Les deux roués, le jeune et le vieux, se levèrent. En regagnant son escargot à un cheval, Maxime se dit: – Madame d'Espard ne peut pas souffrir Béatrix, elle va m'aider… A l'hôtel de Grandlieu, cria-t-il à son cocher en voyant passer Rastignac.
Trouvez un grand homme sans faiblesses?.. Maxime vit la duchesse, madame du Guénic et Clotilde en larmes.
– Qu'y a-t-il? demanda-t-il à la duchesse.
– Calyste n'est pas rentré, c'est la première fois, et ma pauvre Sabine est au désespoir.

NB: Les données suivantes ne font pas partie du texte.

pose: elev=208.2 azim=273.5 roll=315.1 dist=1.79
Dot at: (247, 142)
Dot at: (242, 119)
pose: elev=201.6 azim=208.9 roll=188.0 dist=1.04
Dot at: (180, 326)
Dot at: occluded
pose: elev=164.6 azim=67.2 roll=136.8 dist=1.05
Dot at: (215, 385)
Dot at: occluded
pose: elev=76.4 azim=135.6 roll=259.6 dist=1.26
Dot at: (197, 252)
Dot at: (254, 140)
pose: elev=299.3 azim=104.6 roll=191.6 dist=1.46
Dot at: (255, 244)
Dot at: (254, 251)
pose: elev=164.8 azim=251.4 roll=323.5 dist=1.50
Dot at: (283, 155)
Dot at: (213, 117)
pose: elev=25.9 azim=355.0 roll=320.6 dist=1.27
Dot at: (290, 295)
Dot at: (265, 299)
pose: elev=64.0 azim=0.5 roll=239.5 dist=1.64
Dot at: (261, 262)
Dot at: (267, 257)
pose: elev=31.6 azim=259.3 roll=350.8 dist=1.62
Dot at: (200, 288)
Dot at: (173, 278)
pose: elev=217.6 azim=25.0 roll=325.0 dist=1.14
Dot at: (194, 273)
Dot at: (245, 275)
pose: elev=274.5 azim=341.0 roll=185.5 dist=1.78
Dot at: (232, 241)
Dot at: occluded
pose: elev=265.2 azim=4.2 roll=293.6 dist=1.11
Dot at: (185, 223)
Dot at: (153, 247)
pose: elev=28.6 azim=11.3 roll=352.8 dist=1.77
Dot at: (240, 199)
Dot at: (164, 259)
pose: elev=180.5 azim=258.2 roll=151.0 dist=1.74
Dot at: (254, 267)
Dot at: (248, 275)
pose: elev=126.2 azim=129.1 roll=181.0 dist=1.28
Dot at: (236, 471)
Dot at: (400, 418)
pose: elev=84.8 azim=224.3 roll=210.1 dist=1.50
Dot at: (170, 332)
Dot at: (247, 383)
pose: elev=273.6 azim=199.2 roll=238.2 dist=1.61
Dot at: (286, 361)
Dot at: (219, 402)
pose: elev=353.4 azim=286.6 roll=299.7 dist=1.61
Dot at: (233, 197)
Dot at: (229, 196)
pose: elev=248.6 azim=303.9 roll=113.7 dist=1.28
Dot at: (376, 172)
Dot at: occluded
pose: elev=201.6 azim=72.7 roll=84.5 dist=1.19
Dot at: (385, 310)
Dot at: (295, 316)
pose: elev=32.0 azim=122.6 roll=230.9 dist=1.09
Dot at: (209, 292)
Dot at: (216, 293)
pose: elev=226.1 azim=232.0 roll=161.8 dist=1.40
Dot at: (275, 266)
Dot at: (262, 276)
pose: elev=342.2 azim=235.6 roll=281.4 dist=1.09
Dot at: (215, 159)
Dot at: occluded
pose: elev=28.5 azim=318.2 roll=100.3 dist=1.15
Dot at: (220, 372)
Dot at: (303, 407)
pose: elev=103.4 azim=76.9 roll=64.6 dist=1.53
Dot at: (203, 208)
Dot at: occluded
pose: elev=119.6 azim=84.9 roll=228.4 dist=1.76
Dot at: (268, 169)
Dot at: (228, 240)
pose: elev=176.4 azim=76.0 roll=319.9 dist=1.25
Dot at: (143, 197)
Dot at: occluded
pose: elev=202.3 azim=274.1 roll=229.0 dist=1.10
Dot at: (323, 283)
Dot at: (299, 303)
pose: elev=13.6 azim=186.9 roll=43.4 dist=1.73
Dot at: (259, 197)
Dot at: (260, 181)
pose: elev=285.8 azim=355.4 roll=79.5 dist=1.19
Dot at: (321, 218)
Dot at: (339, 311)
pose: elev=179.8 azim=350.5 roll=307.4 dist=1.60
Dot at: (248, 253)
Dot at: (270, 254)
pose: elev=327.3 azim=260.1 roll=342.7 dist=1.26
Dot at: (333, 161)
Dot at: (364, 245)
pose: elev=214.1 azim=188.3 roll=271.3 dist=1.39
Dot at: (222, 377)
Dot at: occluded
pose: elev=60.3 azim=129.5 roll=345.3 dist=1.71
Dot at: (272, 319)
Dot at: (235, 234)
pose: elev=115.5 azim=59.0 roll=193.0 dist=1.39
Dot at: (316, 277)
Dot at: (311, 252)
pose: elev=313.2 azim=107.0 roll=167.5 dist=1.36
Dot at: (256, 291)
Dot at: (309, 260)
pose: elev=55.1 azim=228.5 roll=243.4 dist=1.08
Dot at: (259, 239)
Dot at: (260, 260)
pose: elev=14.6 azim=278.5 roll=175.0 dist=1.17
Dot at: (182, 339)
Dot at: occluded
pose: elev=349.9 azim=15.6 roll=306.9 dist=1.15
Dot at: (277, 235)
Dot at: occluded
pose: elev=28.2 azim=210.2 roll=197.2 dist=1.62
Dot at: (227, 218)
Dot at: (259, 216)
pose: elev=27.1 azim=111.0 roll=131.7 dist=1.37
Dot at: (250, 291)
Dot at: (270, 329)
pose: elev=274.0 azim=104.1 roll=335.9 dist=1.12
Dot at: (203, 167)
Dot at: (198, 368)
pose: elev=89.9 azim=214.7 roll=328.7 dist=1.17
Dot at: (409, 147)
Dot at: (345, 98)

– Madame la duchesse, dit Maxime en attirant la femme pieuse dans l'embrasure d'une fenêtre, au nom de Dieu qui nous jugera, gardez le plus profond secret sur mon dévouement, exigez-le de d'Ajuda, que jamais Calyste ne sache rien de nos trames, ou nous aurions ensemble un duel à mort… Quand je vous ai dit qu'il ne vous en coûterait pas grand'chose, j'entendais que vous ne dépenseriez pas des sommes folles, il me faut environ vingt mille francs; mais tout le reste me regarde, et il faudra faire donner des places importantes, peut-être une Recette générale.